**Goal of the exercise:** Say how many lines of these entries include the word "center", and answer with the number alone.

-- Provided records follows --

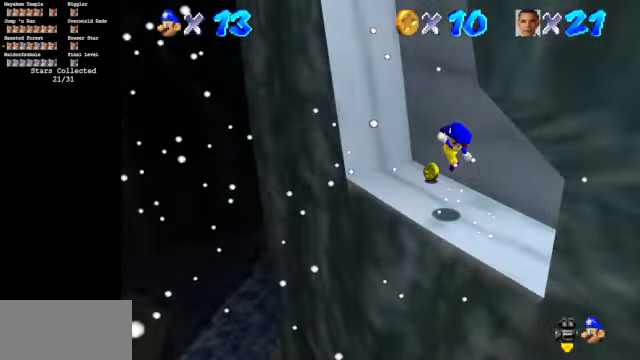
{"buttons": [], "left_stick": "center", "events": [[33, "A", "up"], [33, "B", "up"], [66, "left_stick", "up"], [333, "left_stick", "center"]]}
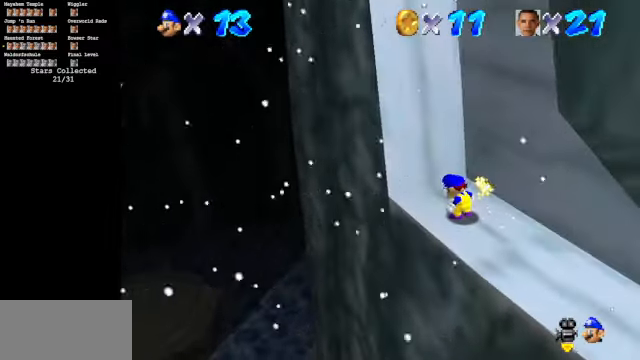
{"buttons": ["A"], "left_stick": "center", "events": [[467, "A", "down"]]}
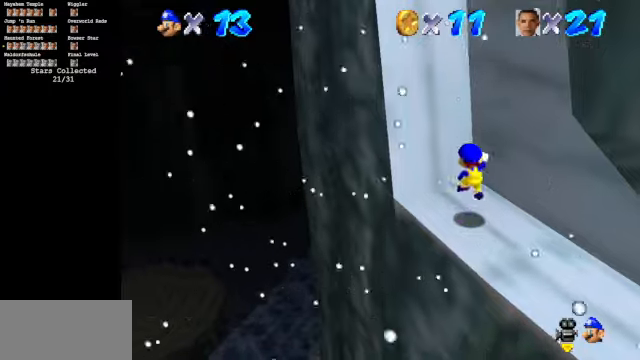
{"buttons": ["A"], "left_stick": "up-left", "events": [[67, "A", "up"], [67, "left_stick", "up-left"], [200, "C_DOWN", "down"], [200, "C_LEFT", "down"], [334, "C_DOWN", "up"], [334, "C_LEFT", "up"], [467, "A", "down"]]}
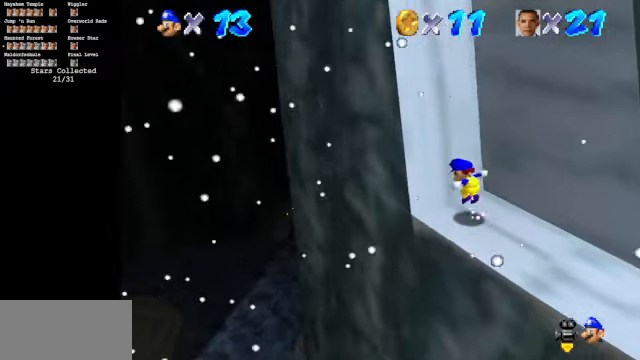
{"buttons": [], "left_stick": "up", "events": [[300, "A", "up"], [500, "left_stick", "up"]]}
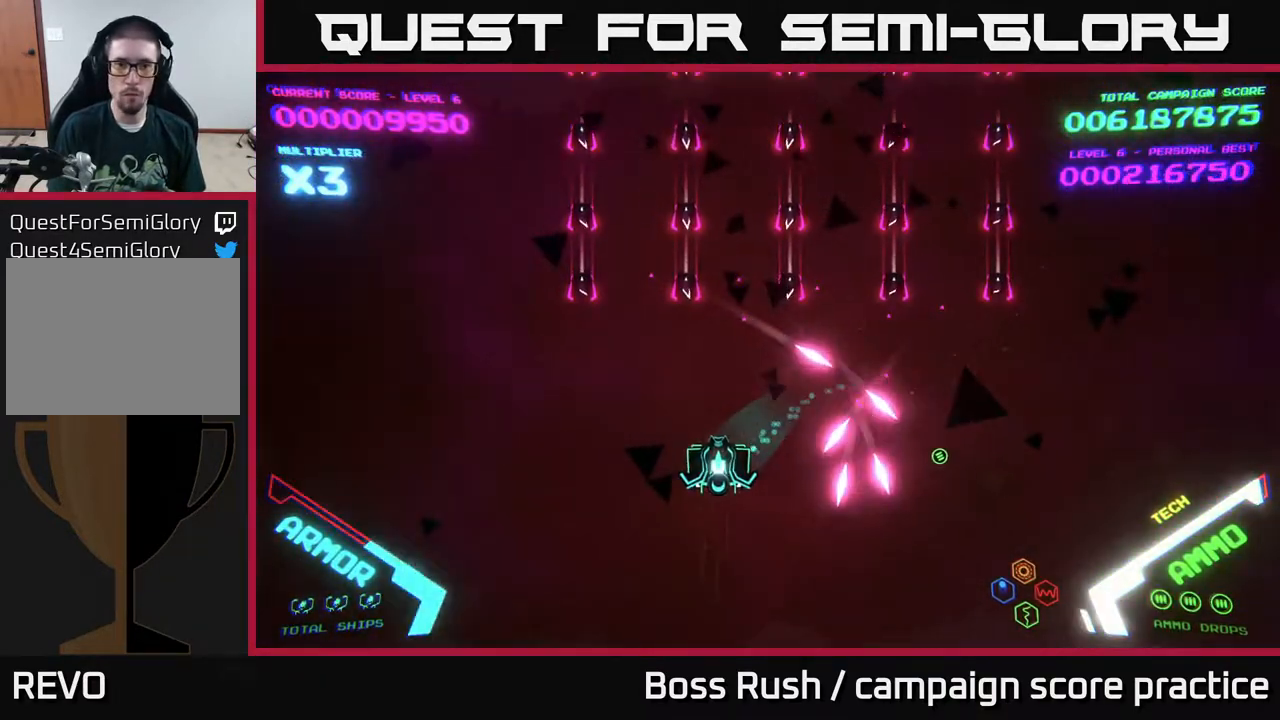
Gameplay with a controller (Xbox layout); each line is a JSON object with the inputs held at the frame after it. "events" lists button and stick changes between this image and that frame as [ms after this image, input, new state], when the widget could be followed in between.
{"buttons": [], "left_stick": "up-left", "right_stick": "center", "events": [[83, "left_stick", "left"], [467, "left_stick", "up-left"]]}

-- Provided records concluded --

**Task result:** 3